I have his 25 year retirement clock from NUDC.

He was the third generation of miners, although he himself didn’t go underground.  His father vowed that none of his sons would go underground, and as far as I know they didn’t. Swad and Dad had a small brickwork’s after the mine closed but fell out and never spoke again. Sooo Neston!

He was born in 1889, the son of a miner, Edward Jones, and his wife Julia. He lived with his family at 3, New Street. The first Edward Jones (Great Grandfather) appears to have come from Hawarden to the Colliery. Not sure when. There were 11 children in Dad’s generation, though three of them died. My Dad was the eldest son. The males were Ted (Marlow), Swad (Henry) (who lived in the in managers house at the bottom of Colliery Lane until he died, long after the pit disappeared), Mick, and Oliver.

Oliver, the youngest, was too young to enlist during the First World War, but the other three did, and amazingly met up in the desert and somewhere in the family was a photograph of them but it’s long since disappeared. My Dad was in the Cheshire’s, and then transferred to the Royal Engineers. We can’t find his army records; they were amongst those destroyed in by the bombing in London during the next war.

He talked very little of the war, apart from mentioning the bed bugs (much to my Mothers horror), and he swore when he got back that he would never leave home again and he didn’t, except to go on a NUDC bus trip to the Exhibition of Britain in the 50’s.

The only war story he told was that his job in the desert was keeping the water supply operating somewhere in Egypt. He worked for a wealthy man called Abu Kadra who offered Dad a 12 inch pile of gold and a job after the war if he would go back with his family and run the water system. Needless to say he didn’t go, but he did call our house Abukadra, which was on Burton Road across from Rose Gardens.

He worked on the engines of the Parkgate shrimp boats, and we often got shrimps and fish. The best. Visiting the families was fascinating, the women sitting around a large table covered with newspaper ‘shulling’ the shrimp with amazing speed and chatting. The pile of shells was twice the size of the shrimp. The shrimp were boiled in seawater on the boat as they caught them, ready for shulling at home.

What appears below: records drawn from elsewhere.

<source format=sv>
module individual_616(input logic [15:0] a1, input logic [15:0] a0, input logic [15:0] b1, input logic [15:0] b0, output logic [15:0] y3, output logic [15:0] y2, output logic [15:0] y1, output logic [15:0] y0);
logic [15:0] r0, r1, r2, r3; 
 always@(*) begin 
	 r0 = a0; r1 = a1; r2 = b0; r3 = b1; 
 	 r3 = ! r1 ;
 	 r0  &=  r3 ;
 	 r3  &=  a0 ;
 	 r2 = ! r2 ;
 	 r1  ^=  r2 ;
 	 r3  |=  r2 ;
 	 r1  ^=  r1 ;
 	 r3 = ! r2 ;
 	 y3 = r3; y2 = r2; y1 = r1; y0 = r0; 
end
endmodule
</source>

I was born in 1945 on Burton Road at the bottom of Badger Bait or (Badger Butt) across from the new Rose Gardens. I grew up with the Ashbrook, Jones, Wycherley and Gabriel kids. Behind our house were the allotments which kept us well supplied with vegetables, probably through the war too. Mr. Bates from Gladstone or Olive Road was a good friend. Our house didn’t have a number, they all had names, ours was Abukadra. I see it has a number now.

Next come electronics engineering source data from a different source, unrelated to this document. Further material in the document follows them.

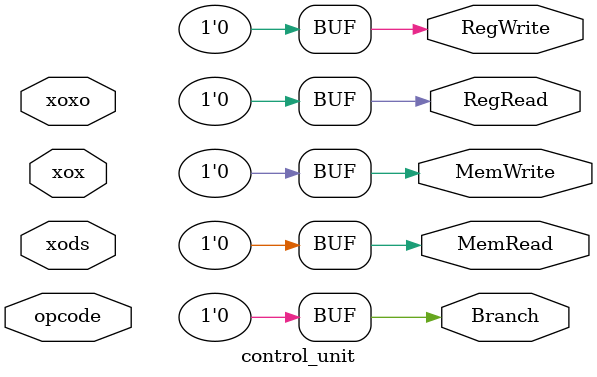
<source format=v>
/* Module to behave like the control unit to set the necessary signals for the execution of an 
   instruction -
   1. RegDst - Which field of the instruction is the register to be written to
   2. RegWrite - Write to register file
   3. RegRead - Read from a register
   4. ALUSrc - The source for the second input to the ALU
   5. PCSrc - Source for PC (next instruction to be executed)
   6. MemRead - Read from the main memory
   7. MemWrite - Write to the main memory
   8. MemToReg - Source of write_data (data to be written to the register file)
   9. Branch -  When a branch/jump instruction is used
*/

module control_unit(
    output reg  RegRead,
                RegWrite,
                MemRead,
                MemWrite,
                Branch,
    input [5:0] opcode,
    input [9:0] xox,
    input [8:0] xoxo, 
    input [1:0] xods
);

    always @(opcode, xoxo, xox, xods)
    begin
        MemRead = 1'b0;
        MemWrite = 1'b0;
        RegRead = 1'b0;
        RegWrite = 1'b0;
        Branch = 1'b0;
    end
    
    always @(opcode, xoxo, xox, xods)
    begin
        //X OR XO Format
        if(opcode == 6'd31) 
        begin
            RegRead = 1'b1;
            RegWrite = 1'b1;
        end

        //D Format - ALU Only 
        else if(opcode == 6'd14 | opcode == 6'd15 |opcode == 6'd28 |opcode == 6'd24 |opcode == 6'd26)
        begin
            RegRead = 1'b1;
            RegWrite = 1'b1;
        end

        //D Format Loads and DS load
        else if(opcode == 6'd58 | opcode == 6'd32 |opcode == 6'd40 |opcode == 6'd42 |opcode == 6'd34)
        begin
            RegRead = 1'b1;
            RegWrite = 1'b1;
            MemRead = 1'b1;
        end

        //D-Format Stores and DS Store
        else if(opcode == 6'd38 |opcode == 6'd44 |opcode == 6'd37 |opcode == 6'd36 |opcode == 6'd62)
        begin
            RegRead = 1'b1;
            MemWrite = 1'b1;
        end

        //Unconditonal Branch
        else if(opcode == 6'd18)
        begin
            Branch = 1'b1;
        end

        //Conditional Branch
        else if(opcode == 6'd19)
        begin
            Branch = 1'b1;
            RegRead = 1'b1;
        end
    end
endmodule
</source>
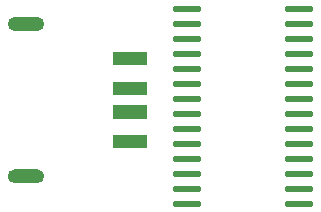
<source format=gbp>
G04 Layer: BottomPasteMaskLayer*
G04 EasyEDA Pro v2.2.28.1, 2024-10-19 22:50:09*
G04 Gerber Generator version 0.3*
G04 Scale: 100 percent, Rotated: No, Reflected: No*
G04 Dimensions in millimeters*
G04 Leading zeros omitted, absolute positions, 3 integers and 5 decimals*
%FSLAX35Y35*%
%MOMM*%
%ADD10O,2.38801X0.57399*%
G75*


G04 PolygonModel Start*
G36*
G01X1805501Y6494978D02*
G03X1805501Y6614978I0J60000D01*
G01X1615498Y6614978D01*
G03X1615498Y6494978I0J-60000D01*
G01X1805501Y6494978D01*
G37*
G36*
G01X1805501Y7784993D02*
G03X1805501Y7904993I0J60000D01*
G01X1615498Y7904993D01*
G03X1615498Y7784993I0J-60000D01*
G01X1805501Y7784993D01*
G37*
G36*
G01X2733492Y7493986D02*
G01X2733492Y7605984D01*
G01X2445492Y7605984D01*
G01X2445492Y7493986D01*
G01X2733492Y7493986D01*
G37*
G36*
G01X2733492Y7243986D02*
G01X2733492Y7355985D01*
G01X2445492Y7355985D01*
G01X2445492Y7243986D01*
G01X2733492Y7243986D01*
G37*
G36*
G01X2733492Y7043986D02*
G01X2733492Y7155985D01*
G01X2445492Y7155985D01*
G01X2445492Y7043986D01*
G01X2733492Y7043986D01*
G37*
G36*
G01X2733492Y6793987D02*
G01X2733492Y6905986D01*
G01X2445492Y6905986D01*
G01X2445492Y6793987D01*
G01X2733492Y6793987D01*
G37*

G04 Pad Start*
G54D10*
G01X3075610Y6324473D03*
G01X3075610Y6451473D03*
G01X3075610Y6578473D03*
G01X3075610Y6705473D03*
G01X3075610Y6832473D03*
G01X3075610Y6959473D03*
G01X3075610Y7086473D03*
G01X3075610Y7213473D03*
G01X3075610Y7340473D03*
G01X3075610Y7467473D03*
G01X3075610Y7594473D03*
G01X3075610Y7721473D03*
G01X3075610Y7848473D03*
G01X3075610Y7975473D03*
G01X4024376Y6324473D03*
G01X4024376Y6451473D03*
G01X4024376Y6578473D03*
G01X4024376Y6705473D03*
G01X4024376Y6832473D03*
G01X4024376Y6959473D03*
G01X4024376Y7086473D03*
G01X4024376Y7213473D03*
G01X4024376Y7340473D03*
G01X4024376Y7467473D03*
G01X4024376Y7594473D03*
G01X4024376Y7721473D03*
G01X4024376Y7848473D03*
G01X4024376Y7975473D03*
G04 Pad End*

M02*


</source>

Dad was married three times. His first wife was Kate(Kit) Byron, from Burton. They were married in 1912 and had three children.  A couple of years ago my niece Pauline showed me a grave in Burton churchyard where Edward Jones, my half-brother, was buried with his maternal, grandparents, the Byrons of Burton, at the age of 5 months. That was when I realized there was no Edward Jones in the next generation, the eldest son was Ronald. The baby was never mentioned to me. My half-sister was Hannah.

Kit died in 1938 and in 1940 he married Murial Kerns, daughter of the late Edward Kerns. She died unexpectedly in 1942 in the dentist’s chair.  He married my mother, Amy, in 1944.

Dad in army uniform with his first wife Kate (nee Byron).

Dad with his second wife, Murial (nee Kerns)

Canada

Learned many valuable lessons from Dad, some came in useful especially the two stroke plug issue as I had a snowmobile in the Yukon which I rode a kilometer on the frozen lake in winter to get to my car to go to town. Used a quad in the summer when the trail cleared of snow. Below is a picture taken from a neighbours house of the Suzuki quad the very last time it let me down and I had to walk. I left soon after.